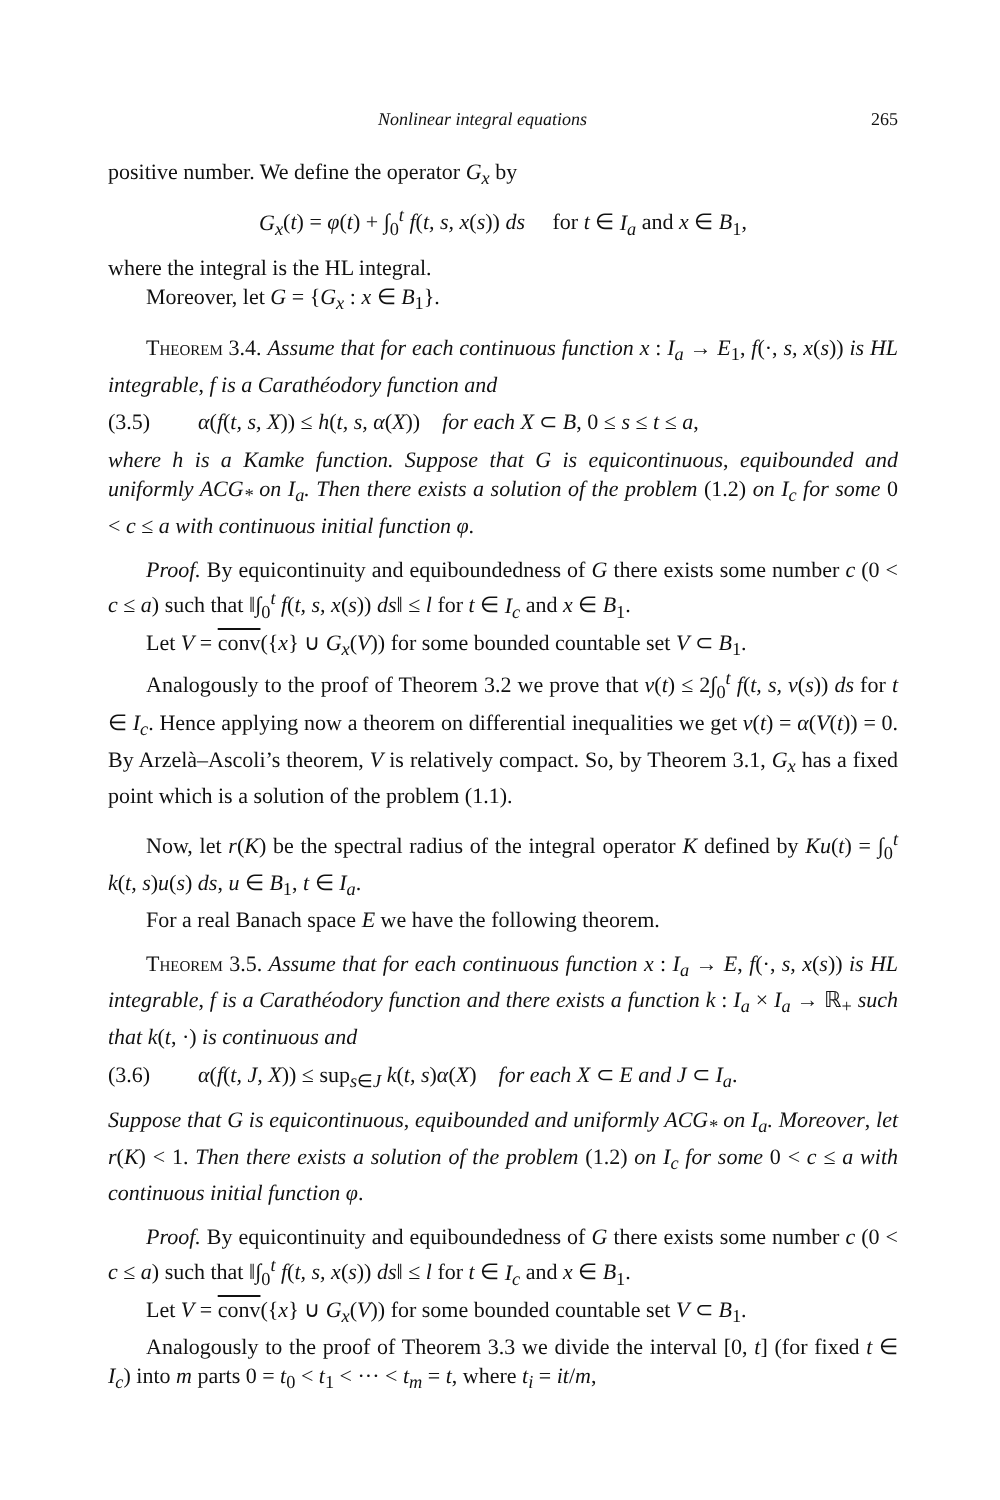Nonlinear integral equations 265
positive number. We define the operator G<sub>x</sub> by
G<sub>x</sub>(t) = φ(t) + ∫<sub>0</sub><sup>t</sup> f(t, s, x(s)) ds for t ∈ I<sub>a</sub> and x ∈ B<sub>1</sub>,
where the integral is the HL integral.
Moreover, let G = {G<sub>x</sub> : x ∈ B<sub>1</sub>}.
Theorem 3.4. Assume that for each continuous function x : I<sub>a</sub> → E<sub>1</sub>, f(·, s, x(s)) is HL integrable, f is a Carathéodory function and
(3.5) α(f(t, s, X)) ≤ h(t, s, α(X)) for each X ⊂ B, 0 ≤ s ≤ t ≤ a,
where h is a Kamke function. Suppose that G is equicontinuous, equibounded and uniformly ACG<sub>*</sub> on I<sub>a</sub>. Then there exists a solution of the problem (1.2) on I<sub>c</sub> for some 0 < c ≤ a with continuous initial function φ.
Proof. By equicontinuity and equiboundedness of G there exists some number c (0 < c ≤ a) such that ‖∫<sub>0</sub><sup>t</sup> f(t, s, x(s)) ds‖ ≤ l for t ∈ I<sub>c</sub> and x ∈ B<sub>1</sub>.
Let V = conv({x} ∪ G<sub>x</sub>(V)) for some bounded countable set V ⊂ B<sub>1</sub>.
Analogously to the proof of Theorem 3.2 we prove that v(t) ≤ 2∫<sub>0</sub><sup>t</sup> f(t, s, v(s)) ds for t ∈ I<sub>c</sub>. Hence applying now a theorem on differential inequalities we get v(t) = α(V(t)) = 0. By Arzelà–Ascoli’s theorem, V is relatively compact. So, by Theorem 3.1, G<sub>x</sub> has a fixed point which is a solution of the problem (1.1).
Now, let r(K) be the spectral radius of the integral operator K defined by Ku(t) = ∫<sub>0</sub><sup>t</sup> k(t, s)u(s) ds, u ∈ B<sub>1</sub>, t ∈ I<sub>a</sub>.
For a real Banach space E we have the following theorem.
Theorem 3.5. Assume that for each continuous function x : I<sub>a</sub> → E, f(·, s, x(s)) is HL integrable, f is a Carathéodory function and there exists a function k : I<sub>a</sub> × I<sub>a</sub> → ℝ<sub>+</sub> such that k(t, ·) is continuous and
(3.6) α(f(t, J, X)) ≤ sup<sub>s∈J</sub> k(t, s)α(X) for each X ⊂ E and J ⊂ I<sub>a</sub>.
Suppose that G is equicontinuous, equibounded and uniformly ACG<sub>*</sub> on I<sub>a</sub>. Moreover, let r(K) < 1. Then there exists a solution of the problem (1.2) on I<sub>c</sub> for some 0 < c ≤ a with continuous initial function φ.
Proof. By equicontinuity and equiboundedness of G there exists some number c (0 < c ≤ a) such that ‖∫<sub>0</sub><sup>t</sup> f(t, s, x(s)) ds‖ ≤ l for t ∈ I<sub>c</sub> and x ∈ B<sub>1</sub>.
Let V = conv({x} ∪ G<sub>x</sub>(V)) for some bounded countable set V ⊂ B<sub>1</sub>.
Analogously to the proof of Theorem 3.3 we divide the interval [0, t] (for fixed t ∈ I<sub>c</sub>) into m parts 0 = t<sub>0</sub> < t<sub>1</sub> < ··· < t<sub>m</sub> = t, where t<sub>i</sub> = it/m,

| Problem to work on |
Set the records down again exactly, and omit any picture in them.

| Written answer |
Nonlinear integral equations 265
positive number. We define the operator G<sub>x</sub> by
G<sub>x</sub>(t) = φ(t) + ∫<sub>0</sub><sup>t</sup> f(t, s, x(s)) ds for t ∈ I<sub>a</sub> and x ∈ B<sub>1</sub>,
where the integral is the HL integral.
Moreover, let G = {G<sub>x</sub> : x ∈ B<sub>1</sub>}.
Theorem 3.4. Assume that for each continuous function x : I<sub>a</sub> → E<sub>1</sub>, f(·, s, x(s)) is HL integrable, f is a Carathéodory function and
(3.5) α(f(t, s, X)) ≤ h(t, s, α(X)) for each X ⊂ B, 0 ≤ s ≤ t ≤ a,
where h is a Kamke function. Suppose that G is equicontinuous, equibounded and uniformly ACG<sub>*</sub> on I<sub>a</sub>. Then there exists a solution of the problem (1.2) on I<sub>c</sub> for some 0 < c ≤ a with continuous initial function φ.
Proof. By equicontinuity and equiboundedness of G there exists some number c (0 < c ≤ a) such that ‖∫<sub>0</sub><sup>t</sup> f(t, s, x(s)) ds‖ ≤ l for t ∈ I<sub>c</sub> and x ∈ B<sub>1</sub>.
Let V = conv({x} ∪ G<sub>x</sub>(V)) for some bounded countable set V ⊂ B<sub>1</sub>.
Analogously to the proof of Theorem 3.2 we prove that v(t) ≤ 2∫<sub>0</sub><sup>t</sup> f(t, s, v(s)) ds for t ∈ I<sub>c</sub>. Hence applying now a theorem on differential inequalities we get v(t) = α(V(t)) = 0. By Arzelà–Ascoli’s theorem, V is relatively compact. So, by Theorem 3.1, G<sub>x</sub> has a fixed point which is a solution of the problem (1.1).
Now, let r(K) be the spectral radius of the integral operator K defined by Ku(t) = ∫<sub>0</sub><sup>t</sup> k(t, s)u(s) ds, u ∈ B<sub>1</sub>, t ∈ I<sub>a</sub>.
For a real Banach space E we have the following theorem.
Theorem 3.5. Assume that for each continuous function x : I<sub>a</sub> → E, f(·, s, x(s)) is HL integrable, f is a Carathéodory function and there exists a function k : I<sub>a</sub> × I<sub>a</sub> → ℝ<sub>+</sub> such that k(t, ·) is continuous and
(3.6) α(f(t, J, X)) ≤ sup<sub>s∈J</sub> k(t, s)α(X) for each X ⊂ E and J ⊂ I<sub>a</sub>.
Suppose that G is equicontinuous, equibounded and uniformly ACG<sub>*</sub> on I<sub>a</sub>. Moreover, let r(K) < 1. Then there exists a solution of the problem (1.2) on I<sub>c</sub> for some 0 < c ≤ a with continuous initial function φ.
Proof. By equicontinuity and equiboundedness of G there exists some number c (0 < c ≤ a) such that ‖∫<sub>0</sub><sup>t</sup> f(t, s, x(s)) ds‖ ≤ l for t ∈ I<sub>c</sub> and x ∈ B<sub>1</sub>.
Let V = conv({x} ∪ G<sub>x</sub>(V)) for some bounded countable set V ⊂ B<sub>1</sub>.
Analogously to the proof of Theorem 3.3 we divide the interval [0, t] (for fixed t ∈ I<sub>c</sub>) into m parts 0 = t<sub>0</sub> < t<sub>1</sub> < ··· < t<sub>m</sub> = t, where t<sub>i</sub> = it/m,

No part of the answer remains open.